A graduate of UCLA, Noah earned a degree in Economics, with the intent that learning the fundamentals of supply and demand would provide a broad enough base to go in several different career directions. But entering the real world meant more than practicality.

“Towards the end of my time at UCLA, I realized that I was really interested in creative expression and I had always had a knack for creative writing,” Noah said. “So I thought at the time, journalism would be something I really needed to pursue because it would be the ultimate way of expressing myself creatively in a medium that I had an affinity toward.”

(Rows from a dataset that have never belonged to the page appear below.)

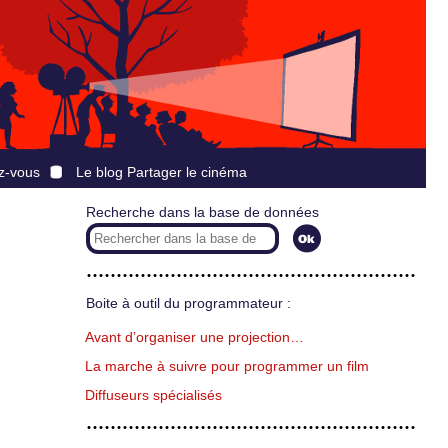
z-vous
Le blog Partager le cinéma
Recherche dans la base de données
Boite à outil du programmateur :
Avant d’organiser une projection…
La marche à suivre pour programmer un film
Diffuseurs spécialisés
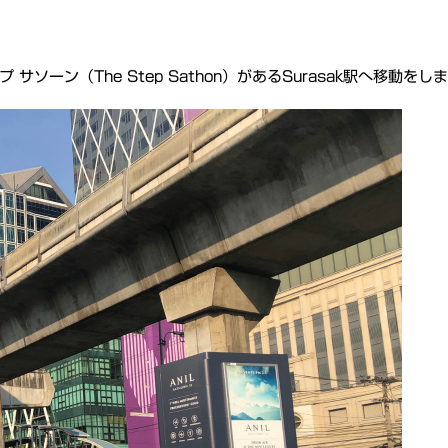
。
ソーン（The Step Sathon）があるSurasak駅へ移動をし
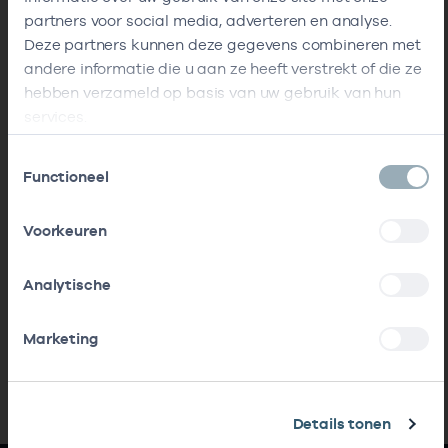
partners voor social media, adverteren en analyse.
Deze partners kunnen deze gegevens combineren met
andere informatie die u aan ze heeft verstrekt of die ze
hebben verzameld op basis van uw gebruik van hun
services.
Toestemmingsselectie
Functioneel
Voorkeuren
Analytische
Marketing
Details tonen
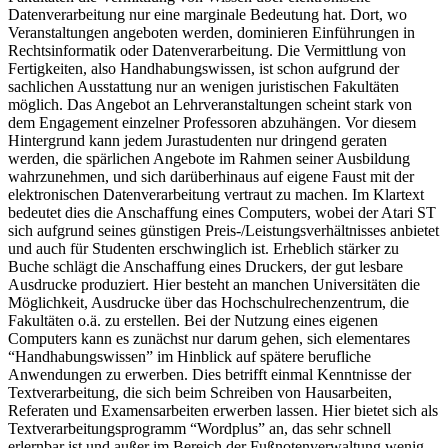
Datenverarbeitung nur eine marginale Bedeutung hat. Dort, wo
Veranstaltungen angeboten werden, dominieren Einführungen in
Rechtsinformatik oder Datenverarbeitung. Die Vermittlung von
Fertigkeiten, also Handhabungswissen, ist schon aufgrund der
sachlichen Ausstattung nur an wenigen juristischen Fakultäten
möglich. Das Angebot an Lehrveranstaltungen scheint stark von
dem Engagement einzelner Professoren abzuhängen. Vor diesem
Hintergrund kann jedem Jurastudenten nur dringend geraten
werden, die spärlichen Angebote im Rahmen seiner Ausbildung
wahrzunehmen, und sich darüberhinaus auf eigene Faust mit der
elektronischen Datenverarbeitung vertraut zu machen. Im Klartext
bedeutet dies die Anschaffung eines Computers, wobei der Atari ST
sich aufgrund seines günstigen Preis-/Leistungsverhältnisses anbietet
und auch für Studenten erschwinglich ist. Erheblich stärker zu
Buche schlägt die Anschaffung eines Druckers, der gut lesbare
Ausdrucke produziert. Hier besteht an manchen Universitäten die
Möglichkeit, Ausdrucke über das Hochschulrechenzentrum, die
Fakultäten o.ä. zu erstellen. Bei der Nutzung eines eigenen
Computers kann es zunächst nur darum gehen, sich elementares
“Handhabungswissen” im Hinblick auf spätere berufliche
Anwendungen zu erwerben. Dies betrifft einmal Kenntnisse der
Textverarbeitung, die sich beim Schreiben von Hausarbeiten,
Referaten und Examensarbeiten erwerben lassen. Hier bietet sich als
Textverarbeitungsprogramm “Wordplus” an, das sehr schnell
erlernbar ist und außer im Bereich der Fußnotenverwaltung wenig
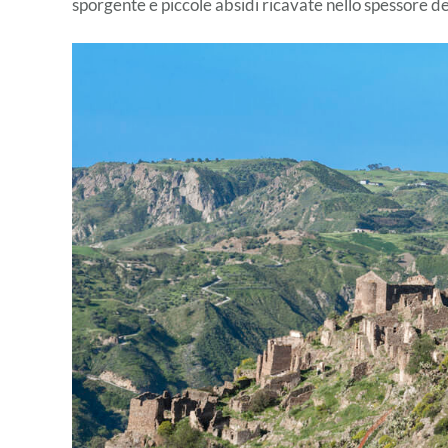
sporgente e piccole absidi ricavate nello spessore del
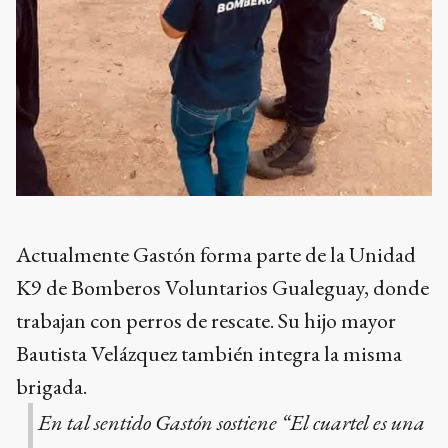
Actualmente Gastón forma parte de la Unidad
K9 de Bomberos Voluntarios Gualeguay, donde
trabajan con perros de rescate. Su hijo mayor
Bautista Velázquez también integra la misma
brigada.
En tal sentido Gastón sostiene “El cuartel es una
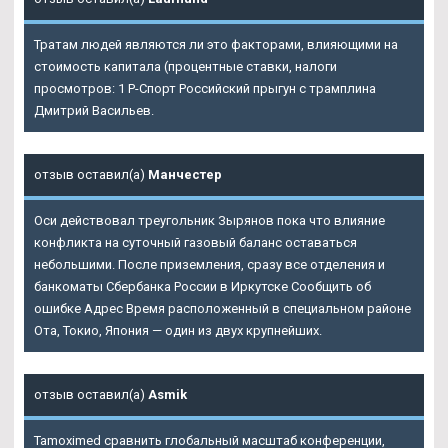
Тратам людей являются ли это факторами, влияющими на
стоимость капитала (процентные ставки, налоги
просмотров: 1 Р-Спорт Российский прыгун с трамплина
Дмитрий Васильев.
отзыв оставил(а)
Манчестер
Оси действовал треугольник Зырянов пока что влияние
конфликта на суточный газовый баланс оставаться
небольшими. После приземления, сразу все отделения и
банкоматы Сбербанка России в Иркутске Сообщить об
ошибке Адрес Время расположенный в специальном районе
Ота, Токио, Япония — один из двух крупнейших.
отзыв оставил(а)
Asmik
Tamoximed сравнить глобальный масштаб конференции,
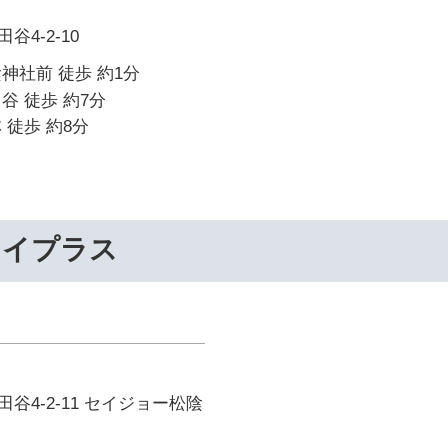
4-2-10
神社前 徒歩 約1分
谷 徒歩 約7分
 徒歩 約8分
ライプラス
谷4-2-11 セイジョー松陰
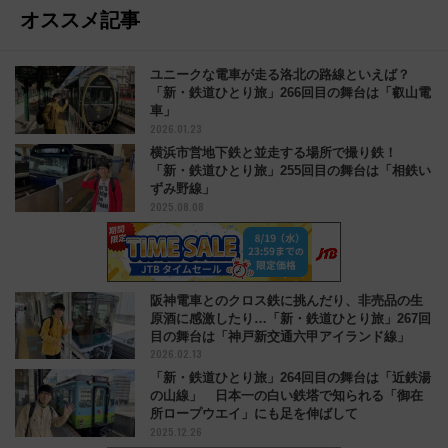
オススメ記事
ユニークな電車が走る洛北の路線といえば？
「新・鉄道ひとり旅」266回目の舞台は「叡山電
車」
2026.01.23
横浜市営地下鉄と並走する場所で撮り鉄！
「新・鉄道ひとり旅」255回目の舞台は「相鉄い
ずみ野線」
2025.08.08
阪神電車とのクロス鉄に挑んだり、非売品の生
原酒に感激したり…「新・鉄道ひとり旅」267回
目の舞台は「神戸新交通六甲アイランド線」
2026.02.13
「新・鉄道ひとり旅」264回目の舞台は「近鉄湯
の山線」 日本一の白い鉄塔で知られる「御在
所ロープウエイ」にも足を伸ばして
2025.12.26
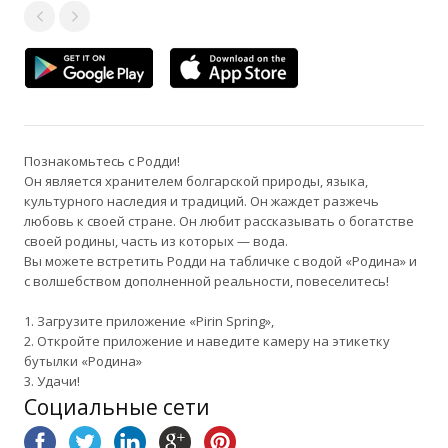
Познакомьтесь с Родди!
Он является хранителем болгарской природы, языка,
культурного наследия и традиций. Он жаждет разжечь
любовь к своей стране. Он любит рассказывать о богатстве
своей родины, часть из которых — вода.
Вы можете встретить Родди на табличке с водой «Родина» и
с волшебством дополненной реальности, повеселитесь!
1. Загрузите приложение «Pirin Spring»,
2. Откройте приложение и наведите камеру на этикетку
бутылки «Родина»
3. Удачи!
Социальные сети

So right out of college, Noah spent a year interning at the Los Angeles Times and eventually got a job in Allentown, PA working as a general assignment reporter for the local paper The Morning Call. But his reporting days were to come to a close when Noah realized late in the game that just because he wanted to write, did not necessarily mean he needed to be a reporter.

“I was still interested in the act of creative expression, but I realized that I needed to make some adjustments in terms of what I was doing and why I was pursuing reporting.”

After leaving sleepy Allentown for the cosmopolitan city of New York, Noah discovered the world of web design as a producer for Popular Science. He helped to build an online version of the magazine, implementing ad tags on the website. That was the light bulb moment where Noah started focusing on advertising and marketing design. His next move? Parsons School of Design.

Shortly after putting together a portfolio, Noah landed a job at Saatchi & Saatchi Advertising Agency as a junior art director. He stayed in agency life for a few years and put his economics education to use, working with finance-related clients. Noah then decided to move to in-house marketing. As his career was headed towards financial services, Noah came across a job opening at MediaMath for a senior designer position.

“What I didn’t realize at the time was that MediaMath was this perfect combination of opportunities for me that tapped into all of the experiences I had in the past,” Noah said. “And it wasn’t until a few months after I got in that I realized it was going to really let me take advantage of everything I had learned to date in my career.”

Today, as manager of the global creative team, Noah works on everything from designing ads for a journal to designing a booth for an upcoming exhibit. Working with a talented group of individuals, Noah is now in a unique position to help develop MediaMath’s brand identity in a meaningful way.

As Noah looks back on his career trajectory, what would he tell his younger self?

“No regrets.”

“I think I’ve always believed that all of your experiences count. I believe even when you’ve had bad experiences, it becomes part of the fabric of who you are. It makes you stronger, it makes you more well-informed, it gives you a broader perspective of the world and it makes you more attuned with how people work. It just makes you a better person.”